Thursday, June 18, 2009

DON’T INCUR NEEDLESS DEBT!



I drive my cars to at least 100,000 miles and if I can, my goal is 200,000 miles. Now I might not have the new, jazzy model that everyone is driving or the new convertible that the men in their 50’s are all driving with gold chains around their necks and earrings!

But guess what? I don’t have a monthly car payment. I bought a 2002 Mercury Sable that had 25,000 miles on it. I do a lot of driving in my business and I just past the 200,000 mile mark. Still runs good and looks good too!

I have a friend who bought a pickup truck for over $50,000 and his monthly payment is just under $1,000/mo. No way! It’s money down the drain. Vehicles are depreciating assets that depreciate very fast.

If it comes down to putting in $1,500 of repairs in your present vehicle versus buying another vehicle for $25,000, ask yourself which is the smaller number and you have your answer.

Here is what a consulting firm recommends about keeping your present car or buying:

“New car payments are the decisive factor. Even though the new model has a much greater trade in value after four years and you save money on repairs and maintenance, the monthly car payment more than counterbalances the other factors.” In other words, the car payments eat up any savings you’d have.

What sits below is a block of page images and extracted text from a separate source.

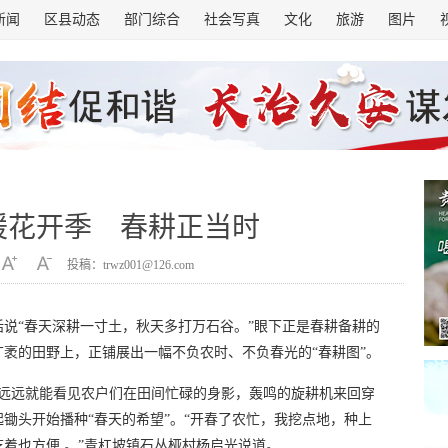
新闻
区县动态
部门综合
社会写真
文化
旅游
图片
暖花开季 春耕正当时
投稿：trwz001@126.com
说“春天深耕一寸土，秋天多打万石谷。”眼下正是春耕备耕的
袤的田野上，正铺展出一幅不负农时、不负春光的“春耕图”。
，远远就能看见农户们在田间忙碌的身影，轰鸣的旋耕机来回穿
锄头开始播种“春天的希望”。“开春了农忙，我挖点地，种上
着也方便 。”青杠坡镇石丛桠村杨启光说道。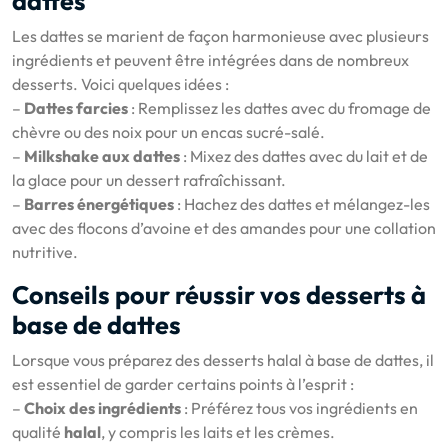
dattes
Les dattes se marient de façon harmonieuse avec plusieurs
ingrédients et peuvent être intégrées dans de nombreux
desserts. Voici quelques idées :
–
Dattes farcies
: Remplissez les dattes avec du fromage de
chèvre ou des noix pour un encas sucré-salé.
–
Milkshake aux dattes
: Mixez des dattes avec du lait et de
la glace pour un dessert rafraîchissant.
–
Barres énergétiques
: Hachez des dattes et mélangez-les
avec des flocons d’avoine et des amandes pour une collation
nutritive.
Conseils pour réussir vos desserts à
base de dattes
Lorsque vous préparez des desserts halal à base de dattes, il
est essentiel de garder certains points à l’esprit :
–
Choix des ingrédients
: Préférez tous vos ingrédients en
qualité
halal
, y compris les laits et les crèmes.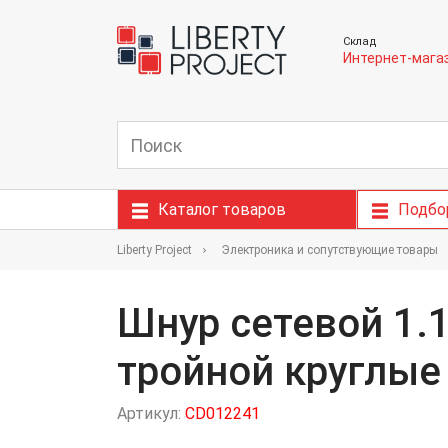
Склад
Интернет-мага
Каталог товаров
Подбо
Liberty Project
Электроника и сопутствующие товары
Шнур сетевой 1.1
тройной круглые
Артикул:
CD012241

Since a car is not as asset but is taking money out of your pocket, even if it is paid for, it makes sense to take good care of it-inside and outside. I have ridden in other people’s cars that were so filthy that I would not even want a pet in it.

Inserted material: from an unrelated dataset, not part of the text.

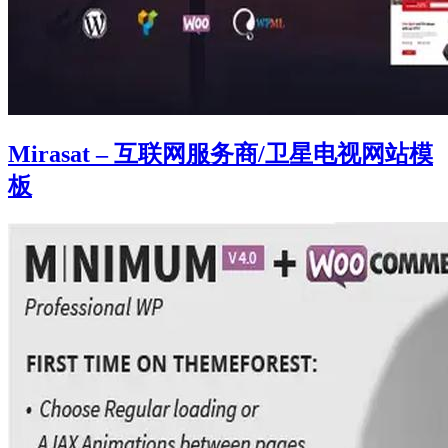
Mirasat – 互联网服务商/卫星电视网站模
板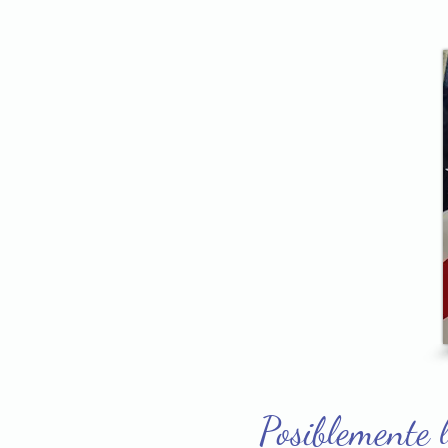
Posiblemente l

Again, don’t try to impress friends with a new vehicle. It’s too expensive.

Jacques
CreatingWealthThatLasts

2 comments:

Marketing Unscrambled, Home edition said...

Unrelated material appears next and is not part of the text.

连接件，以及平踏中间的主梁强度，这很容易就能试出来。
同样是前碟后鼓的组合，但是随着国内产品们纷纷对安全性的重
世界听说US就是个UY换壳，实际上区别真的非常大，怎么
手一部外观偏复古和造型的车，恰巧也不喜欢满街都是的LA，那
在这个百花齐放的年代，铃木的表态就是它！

Jacques, thank you for the good advice. You can keep that old car looking new with a coat of paint. Take care of the inside of the engine with regular maintenance. Then that car auto will keep running very well and looking good for a long time. By the time that you have had a car that long, If you put those monthly car payments in the bank then you have the price in cash for the next car that you buy. You pay yourself not the bank. You do not have to pay out the interest that they are going to charge you. Why put that much into there pocket, KEEP it in your. The banks have trained us to pay things later with interest (all for them, Not for you.) We need to relearn how we do things that is better for us not for them.
Dan and Deanna "Marketing Unscrambled"

Hilary Melton-Butcher said...

Well done on getting 200,000 miles out of your car - and not having a fee every month - saves loads!